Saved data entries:
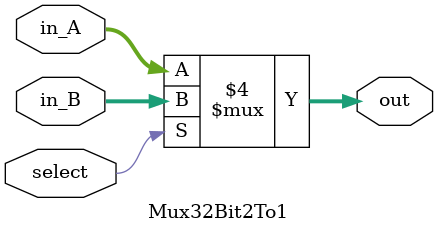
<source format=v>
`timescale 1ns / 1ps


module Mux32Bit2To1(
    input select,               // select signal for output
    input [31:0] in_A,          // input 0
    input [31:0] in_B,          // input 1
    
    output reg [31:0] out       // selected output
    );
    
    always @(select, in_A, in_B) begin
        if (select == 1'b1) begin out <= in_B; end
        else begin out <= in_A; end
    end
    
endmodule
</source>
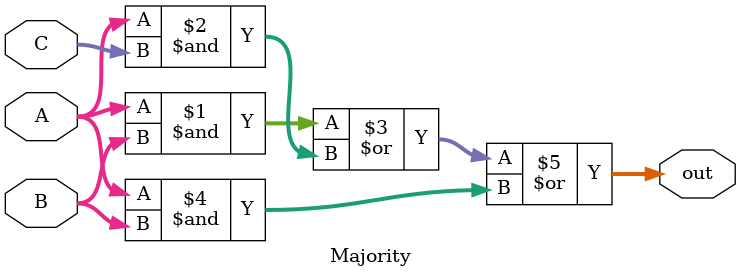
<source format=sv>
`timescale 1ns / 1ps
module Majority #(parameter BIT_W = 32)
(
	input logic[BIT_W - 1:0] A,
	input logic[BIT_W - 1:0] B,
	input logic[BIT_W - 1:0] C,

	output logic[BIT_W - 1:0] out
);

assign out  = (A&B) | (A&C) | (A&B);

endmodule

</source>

...

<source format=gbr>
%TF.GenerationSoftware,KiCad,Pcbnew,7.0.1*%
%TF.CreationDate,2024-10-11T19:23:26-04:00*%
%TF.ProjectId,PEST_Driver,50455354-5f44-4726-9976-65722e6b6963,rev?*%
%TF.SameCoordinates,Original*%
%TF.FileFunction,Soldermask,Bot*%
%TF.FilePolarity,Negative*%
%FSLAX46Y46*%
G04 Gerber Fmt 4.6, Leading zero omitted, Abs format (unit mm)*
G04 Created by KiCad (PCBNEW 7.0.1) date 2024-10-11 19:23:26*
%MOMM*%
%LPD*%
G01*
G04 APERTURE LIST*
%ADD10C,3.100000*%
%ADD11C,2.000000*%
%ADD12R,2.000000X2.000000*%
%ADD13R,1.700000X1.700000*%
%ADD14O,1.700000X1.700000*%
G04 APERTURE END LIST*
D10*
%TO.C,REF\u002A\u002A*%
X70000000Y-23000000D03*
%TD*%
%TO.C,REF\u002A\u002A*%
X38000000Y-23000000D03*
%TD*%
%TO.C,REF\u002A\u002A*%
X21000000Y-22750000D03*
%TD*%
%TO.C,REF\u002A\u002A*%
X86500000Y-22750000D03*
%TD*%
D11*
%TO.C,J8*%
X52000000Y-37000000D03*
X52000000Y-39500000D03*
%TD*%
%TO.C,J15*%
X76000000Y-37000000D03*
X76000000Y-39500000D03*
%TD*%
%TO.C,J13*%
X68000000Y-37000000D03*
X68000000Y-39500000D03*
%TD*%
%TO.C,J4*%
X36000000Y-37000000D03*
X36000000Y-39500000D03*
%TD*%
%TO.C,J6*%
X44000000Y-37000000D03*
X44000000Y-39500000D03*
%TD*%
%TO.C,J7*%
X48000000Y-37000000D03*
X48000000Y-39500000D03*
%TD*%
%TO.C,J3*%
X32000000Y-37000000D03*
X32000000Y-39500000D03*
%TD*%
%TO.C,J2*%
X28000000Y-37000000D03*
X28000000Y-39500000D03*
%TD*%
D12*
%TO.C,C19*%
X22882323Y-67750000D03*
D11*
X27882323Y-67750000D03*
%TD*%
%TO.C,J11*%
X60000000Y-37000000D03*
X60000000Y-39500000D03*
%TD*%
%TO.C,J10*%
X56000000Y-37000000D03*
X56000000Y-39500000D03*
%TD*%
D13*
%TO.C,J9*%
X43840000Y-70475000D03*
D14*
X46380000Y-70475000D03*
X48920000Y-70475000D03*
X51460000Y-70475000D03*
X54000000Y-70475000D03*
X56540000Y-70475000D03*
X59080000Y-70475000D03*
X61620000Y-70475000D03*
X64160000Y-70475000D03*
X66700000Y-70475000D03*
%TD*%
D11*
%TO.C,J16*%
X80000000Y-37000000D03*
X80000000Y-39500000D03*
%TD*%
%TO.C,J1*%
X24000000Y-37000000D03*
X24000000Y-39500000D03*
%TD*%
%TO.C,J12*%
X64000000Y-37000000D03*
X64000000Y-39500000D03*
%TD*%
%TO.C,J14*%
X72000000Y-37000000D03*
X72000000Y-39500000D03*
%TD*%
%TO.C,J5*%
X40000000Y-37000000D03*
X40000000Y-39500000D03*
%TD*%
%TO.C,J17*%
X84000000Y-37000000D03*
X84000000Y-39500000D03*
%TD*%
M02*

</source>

==

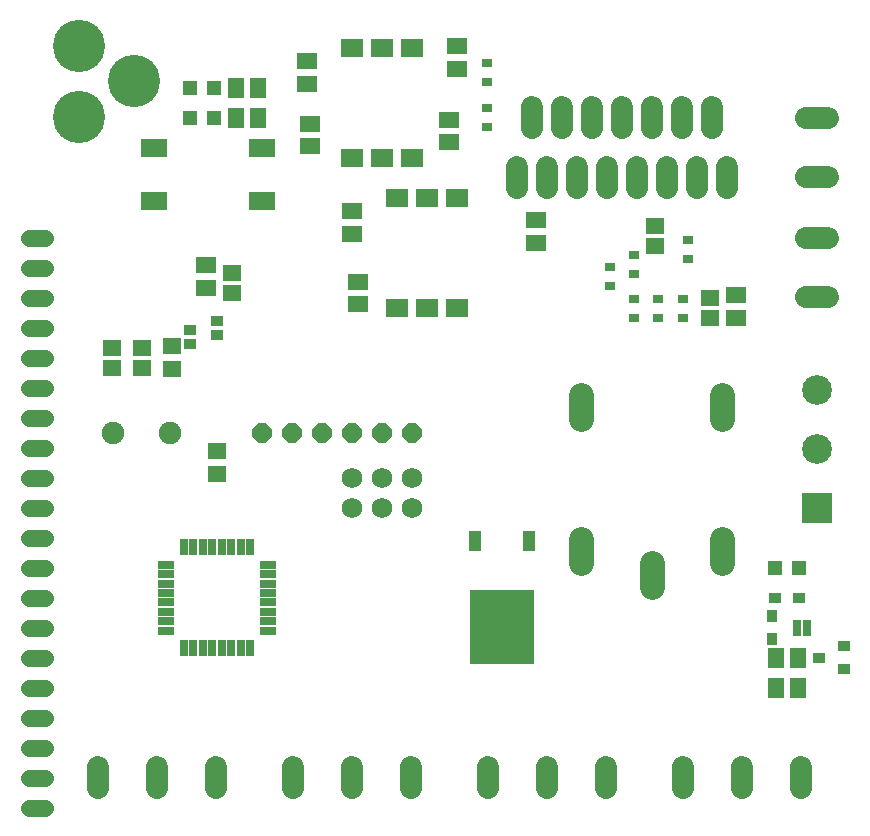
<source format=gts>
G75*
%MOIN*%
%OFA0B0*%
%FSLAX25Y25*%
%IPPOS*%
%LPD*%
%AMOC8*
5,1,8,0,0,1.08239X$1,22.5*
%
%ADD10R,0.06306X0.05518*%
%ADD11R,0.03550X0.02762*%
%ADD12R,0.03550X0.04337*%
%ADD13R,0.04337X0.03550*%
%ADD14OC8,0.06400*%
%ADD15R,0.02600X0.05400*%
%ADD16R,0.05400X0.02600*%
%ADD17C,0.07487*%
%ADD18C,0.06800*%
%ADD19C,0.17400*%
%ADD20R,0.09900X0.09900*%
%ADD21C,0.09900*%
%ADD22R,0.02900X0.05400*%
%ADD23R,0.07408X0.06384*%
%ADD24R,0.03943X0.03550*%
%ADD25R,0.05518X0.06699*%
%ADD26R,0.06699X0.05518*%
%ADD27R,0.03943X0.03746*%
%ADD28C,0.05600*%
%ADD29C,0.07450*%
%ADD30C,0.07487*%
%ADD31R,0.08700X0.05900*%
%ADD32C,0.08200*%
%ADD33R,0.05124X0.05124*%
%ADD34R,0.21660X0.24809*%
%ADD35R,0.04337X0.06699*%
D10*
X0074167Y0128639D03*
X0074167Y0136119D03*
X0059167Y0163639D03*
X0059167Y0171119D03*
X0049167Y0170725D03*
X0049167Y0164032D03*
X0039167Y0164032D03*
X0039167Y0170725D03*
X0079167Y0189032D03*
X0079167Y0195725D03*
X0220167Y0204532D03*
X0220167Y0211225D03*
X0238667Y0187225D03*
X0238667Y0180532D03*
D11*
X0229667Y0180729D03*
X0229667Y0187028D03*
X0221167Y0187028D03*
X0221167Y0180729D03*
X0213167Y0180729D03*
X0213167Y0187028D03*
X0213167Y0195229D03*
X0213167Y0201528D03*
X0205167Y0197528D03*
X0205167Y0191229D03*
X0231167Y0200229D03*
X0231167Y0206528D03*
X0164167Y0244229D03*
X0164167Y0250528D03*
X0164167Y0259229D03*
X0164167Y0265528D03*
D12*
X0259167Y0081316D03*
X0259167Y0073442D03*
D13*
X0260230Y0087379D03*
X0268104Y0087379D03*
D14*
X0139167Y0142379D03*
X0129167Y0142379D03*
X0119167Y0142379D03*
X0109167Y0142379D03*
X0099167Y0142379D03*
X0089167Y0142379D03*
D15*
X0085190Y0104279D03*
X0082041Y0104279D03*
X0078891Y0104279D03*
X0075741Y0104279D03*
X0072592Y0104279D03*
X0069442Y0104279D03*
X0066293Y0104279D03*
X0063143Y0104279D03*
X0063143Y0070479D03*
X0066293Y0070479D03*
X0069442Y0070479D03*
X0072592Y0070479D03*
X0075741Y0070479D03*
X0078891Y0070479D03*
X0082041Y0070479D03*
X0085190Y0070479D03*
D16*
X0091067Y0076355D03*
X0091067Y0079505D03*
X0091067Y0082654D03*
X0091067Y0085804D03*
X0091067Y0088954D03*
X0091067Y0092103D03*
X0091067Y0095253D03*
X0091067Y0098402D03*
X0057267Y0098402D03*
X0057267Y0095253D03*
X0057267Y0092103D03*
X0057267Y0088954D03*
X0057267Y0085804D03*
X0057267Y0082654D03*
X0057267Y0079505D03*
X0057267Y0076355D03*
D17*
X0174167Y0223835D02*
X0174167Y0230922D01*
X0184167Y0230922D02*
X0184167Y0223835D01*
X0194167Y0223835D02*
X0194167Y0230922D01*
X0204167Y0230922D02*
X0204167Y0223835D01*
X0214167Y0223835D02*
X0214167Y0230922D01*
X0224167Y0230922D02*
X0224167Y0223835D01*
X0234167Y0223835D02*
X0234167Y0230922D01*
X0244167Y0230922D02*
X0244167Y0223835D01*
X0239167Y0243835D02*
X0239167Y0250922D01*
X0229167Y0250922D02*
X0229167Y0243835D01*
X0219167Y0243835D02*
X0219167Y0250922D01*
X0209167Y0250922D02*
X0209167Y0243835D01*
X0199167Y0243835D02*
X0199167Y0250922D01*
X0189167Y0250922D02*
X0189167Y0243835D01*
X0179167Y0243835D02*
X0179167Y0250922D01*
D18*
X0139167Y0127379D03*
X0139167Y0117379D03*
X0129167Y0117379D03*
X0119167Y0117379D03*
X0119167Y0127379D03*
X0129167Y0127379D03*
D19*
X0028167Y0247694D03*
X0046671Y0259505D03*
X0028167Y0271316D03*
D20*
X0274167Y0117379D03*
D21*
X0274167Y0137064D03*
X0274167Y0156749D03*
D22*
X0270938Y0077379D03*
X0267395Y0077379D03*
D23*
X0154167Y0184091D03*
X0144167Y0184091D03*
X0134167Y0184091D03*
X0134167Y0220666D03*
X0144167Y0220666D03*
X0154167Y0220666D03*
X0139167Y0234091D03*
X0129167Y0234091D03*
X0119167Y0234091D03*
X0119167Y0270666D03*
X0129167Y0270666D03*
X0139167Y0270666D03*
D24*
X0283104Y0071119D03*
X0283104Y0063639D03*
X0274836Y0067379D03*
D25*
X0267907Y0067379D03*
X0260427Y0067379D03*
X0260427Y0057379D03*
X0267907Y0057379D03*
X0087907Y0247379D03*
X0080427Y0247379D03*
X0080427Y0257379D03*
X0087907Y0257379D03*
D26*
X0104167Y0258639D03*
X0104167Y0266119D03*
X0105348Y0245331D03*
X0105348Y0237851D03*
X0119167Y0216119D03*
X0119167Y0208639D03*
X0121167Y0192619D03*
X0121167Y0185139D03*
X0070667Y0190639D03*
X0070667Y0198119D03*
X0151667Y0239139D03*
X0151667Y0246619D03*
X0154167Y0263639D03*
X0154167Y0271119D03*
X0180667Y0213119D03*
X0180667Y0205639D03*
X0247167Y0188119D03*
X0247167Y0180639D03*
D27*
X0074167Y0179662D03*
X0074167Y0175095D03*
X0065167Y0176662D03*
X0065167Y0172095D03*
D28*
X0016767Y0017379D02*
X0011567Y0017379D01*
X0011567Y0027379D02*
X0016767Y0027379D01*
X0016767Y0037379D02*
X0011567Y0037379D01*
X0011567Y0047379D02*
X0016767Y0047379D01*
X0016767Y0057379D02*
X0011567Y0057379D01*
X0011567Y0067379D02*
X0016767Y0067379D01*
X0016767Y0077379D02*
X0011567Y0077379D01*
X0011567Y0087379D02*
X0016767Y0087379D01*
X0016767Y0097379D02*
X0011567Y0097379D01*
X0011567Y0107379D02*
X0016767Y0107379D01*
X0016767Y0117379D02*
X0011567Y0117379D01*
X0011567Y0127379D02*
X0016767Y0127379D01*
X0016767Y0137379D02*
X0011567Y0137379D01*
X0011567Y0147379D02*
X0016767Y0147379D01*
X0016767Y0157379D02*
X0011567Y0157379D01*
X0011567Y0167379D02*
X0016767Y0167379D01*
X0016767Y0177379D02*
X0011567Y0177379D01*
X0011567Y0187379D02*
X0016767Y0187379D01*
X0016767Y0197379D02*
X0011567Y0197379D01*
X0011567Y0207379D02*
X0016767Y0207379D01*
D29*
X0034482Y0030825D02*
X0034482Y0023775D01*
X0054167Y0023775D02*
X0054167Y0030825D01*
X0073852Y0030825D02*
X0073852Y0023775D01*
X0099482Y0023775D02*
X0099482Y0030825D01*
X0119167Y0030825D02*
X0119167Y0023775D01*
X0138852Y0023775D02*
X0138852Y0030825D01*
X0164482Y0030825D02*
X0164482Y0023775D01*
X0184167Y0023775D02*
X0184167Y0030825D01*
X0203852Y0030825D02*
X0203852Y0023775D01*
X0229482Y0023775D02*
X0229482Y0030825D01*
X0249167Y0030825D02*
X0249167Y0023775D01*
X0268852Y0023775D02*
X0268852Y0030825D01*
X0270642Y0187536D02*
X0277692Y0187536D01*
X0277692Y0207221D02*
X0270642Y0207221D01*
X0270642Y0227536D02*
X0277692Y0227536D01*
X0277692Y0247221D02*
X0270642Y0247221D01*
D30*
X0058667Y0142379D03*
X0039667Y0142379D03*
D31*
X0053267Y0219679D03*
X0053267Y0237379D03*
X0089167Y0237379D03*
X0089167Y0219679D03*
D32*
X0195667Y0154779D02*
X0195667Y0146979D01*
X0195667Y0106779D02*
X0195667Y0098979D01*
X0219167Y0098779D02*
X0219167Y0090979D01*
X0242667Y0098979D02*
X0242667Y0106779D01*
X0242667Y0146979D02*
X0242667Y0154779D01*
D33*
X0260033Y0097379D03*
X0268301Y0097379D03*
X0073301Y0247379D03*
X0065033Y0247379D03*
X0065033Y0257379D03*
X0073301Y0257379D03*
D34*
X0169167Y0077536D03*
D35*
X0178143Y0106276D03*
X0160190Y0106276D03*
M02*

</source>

EXERCISE DESCRIPTION:
Check each line above for the word "logic" and copy the ones that have it.

RESULT:
	input logic[BIT_W - 1:0] A,
	input logic[BIT_W - 1:0] B,
	input logic[BIT_W - 1:0] C,
	output logic[BIT_W - 1:0] out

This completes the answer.